To make the data long, we’ll use the “gather” function from tidyr in the tidyverse package. Then we’ll add an indicator based on if_else statements.
#change the name of the mathwordproblem items
names(eirtdata)[32:41] <- paste0("WordProb.", 1:10)
#note the nested ifelse statements.
#Basically, if each var contains a certain value, such as "Math,"
#it gets recoded into its own column using "Mutate" from dplyr.
eirtlong <- gather(eirtdata, key = "item", value = "response", Math.1:WordProb.10) %>%
mutate(ittype = if_else(grepl(pattern = "Math.", x = item), 1,
if_else(grepl(pattern = "Science.", x = item), 2,
if_else(grepl(pattern = "ELA.", x = item), 3,4))))
head(eirtlong)
## # A tibble: 6 x 7
## id treat proflevel abilcov item response ittype
## <dbl> <fct> <fct> <fct> <chr> <dbl> <dbl>
## 1 1 treat 4 1 Math.1 1 1
## 2 2 treat 3 2 Math.1 1 1
## 3 3 not-treat 1 2 Math.1 1 1
## 4 4 not-treat 2 1 Math.1 1 1
## 5 5 treat 1 2 Math.1 0 1
## 6 6 not-treat 2 1 Math.1 0 1
To set up the LLTM, we have to use TAM.mml.mfr using the facets formula. TAM will create so-called “pseudo facets” for parameters that don’t have estimates.
formulaa <- ~ittype
facets <- as.data.frame(eirtlong[c(5,7)])
#just to make it easier to call
names(facets) <- c("item", "ittype")
#only want to use the response column. Have to add an id column
lltm <- tam.mml.mfr(eirtlong[6], facets = facets,
formulaA = formulaa, pid = eirtlong$id)
control <- glmerControl(optimizer = "optimx",
calc.derivs = F, optCtrl = list(method="nlminb", starttests = F, kkt=F))
#same thing but in lme4
lltmme1 <- glmer(data=eirtlong, response~-1 + as.factor(ittype) + (1|id),
family = "binomial", control = control)
#random item in lme4 (I don't know how to do this in TAM)
lltmlmer <- glmer(data=eirtlong, response~-1 + as.factor(ittype) + (1|id) + (1|item), family = "binomial", control = control)
Ok, so the LLTM model fit in TAM will only give you “difficulties” for the particular item properties. Now, instead of conceptualizing the Rasch model as ability - item difficulty, the model is “ability - item property difficulty.” There will only be as many item properties as you specify. There can be “crossloadings.”

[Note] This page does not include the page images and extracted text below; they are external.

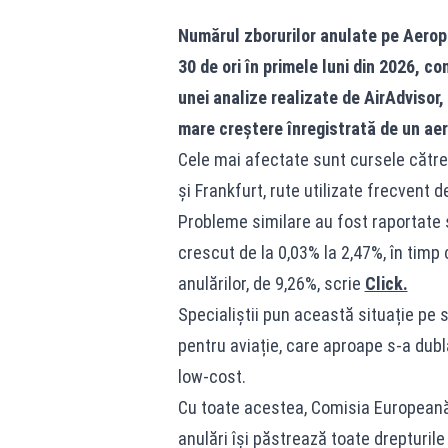
Numărul zborurilor anulate pe Aerop
30 de ori în primele luni din 2026, c
unei analize realizate de AirAdvisor,
mare creștere înregistrată de un aer
Cele mai afectate sunt cursele către
și Frankfurt, rute utilizate frecvent 
Probleme similare au fost raportate și
crescut de la 0,03% la 2,47%, în timp 
anulărilor, de 9,26%, scrie
Click.
Specialiștii pun această situație pe 
pentru aviație, care aproape s-a dubla
low-cost.
Cu toate acestea, Comisia Europeană
anulări își păstrează toate drepturil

#get property difficulties
kable(lltm$xsi.facets)
parameter | facet | xsi | se.xsi |
---|---|---|---|
ittype1 | ittype | -0.1092315 | 0.0167853 |
ittype2 | ittype | 0.0063631 | 0.0167639 |
ittype3 | ittype | -1.2873576 | 0.0198834 |
ittype4 | ittype | 0.0249119 | 0.0167649 |
psfPF101 | psf | 0.0000000 | 0.0000000 |
psfPF102 | psf | 0.0000000 | 0.0000000 |
psfPF103 | psf | 0.0000000 | 0.0000000 |
psfPF104 | psf | 0.0000000 | 0.0000000 |
psfPF105 | psf | 0.0000000 | 0.0000000 |
psfPF106 | psf | 0.0000000 | 0.0000000 |
psfPF107 | psf | 0.0000000 | 0.0000000 |
psfPF108 | psf | 0.0000000 | 0.0000000 |
psfPF109 | psf | 0.0000000 | 0.0000000 |
psfPF110 | psf | 0.0000000 | 0.0000000 |
fixef(lltmme1)
## as.factor(ittype)1 as.factor(ittype)2 as.factor(ittype)3 as.factor(ittype)4
## 0.109420105 -0.006163771 1.287211963 -0.024710713
Finally, let’s compare the overall fit of the models:
kable(CDM::IRT.compareModels(mod1, lat1, latreg2, lltm)$IC)

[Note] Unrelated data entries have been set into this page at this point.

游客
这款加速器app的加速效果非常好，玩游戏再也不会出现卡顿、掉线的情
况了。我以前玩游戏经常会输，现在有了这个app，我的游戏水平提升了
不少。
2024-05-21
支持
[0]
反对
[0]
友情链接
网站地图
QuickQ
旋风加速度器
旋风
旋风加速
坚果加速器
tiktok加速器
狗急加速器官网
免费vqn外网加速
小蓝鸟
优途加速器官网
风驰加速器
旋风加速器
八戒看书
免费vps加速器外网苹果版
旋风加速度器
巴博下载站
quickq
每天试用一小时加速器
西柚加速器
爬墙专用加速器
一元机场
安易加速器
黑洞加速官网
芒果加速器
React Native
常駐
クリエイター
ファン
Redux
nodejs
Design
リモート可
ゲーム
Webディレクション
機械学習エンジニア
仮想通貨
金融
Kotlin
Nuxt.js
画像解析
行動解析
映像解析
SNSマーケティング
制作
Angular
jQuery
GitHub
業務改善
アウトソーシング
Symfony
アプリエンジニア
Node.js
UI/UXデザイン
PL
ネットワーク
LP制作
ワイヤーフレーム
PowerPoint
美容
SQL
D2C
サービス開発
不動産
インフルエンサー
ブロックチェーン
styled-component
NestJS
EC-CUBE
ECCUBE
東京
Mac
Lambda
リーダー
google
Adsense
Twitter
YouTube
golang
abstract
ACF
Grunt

Model | loglike | Deviance | Npars | Nobs | AIC | BIC | AIC3 | AICc | CAIC |
---|---|---|---|---|---|---|---|---|---|
mod1 | -31109.02 | 62218.04 | 40 | 1500 | 62298.04 | 62510.57 | 62338.04 | 62300.29 | 62550.57 |
lat1 | -30923.31 | 61846.63 | 41 | 1500 | 61928.63 | 62146.47 | 61969.63 | 61930.99 | 62187.47 |
latreg2 | -27663.39 | 55326.77 | 44 | 1500 | 55414.77 | 55648.55 | 55458.77 | 55417.49 | 55692.55 |
lltm | -38564.85 | 77129.71 | 5 | 1500 | 77139.71 | 77166.27 | 77144.71 | 77139.75 | 77171.27 |
It is perhaps of no surprise that the most complicated model has the best fit.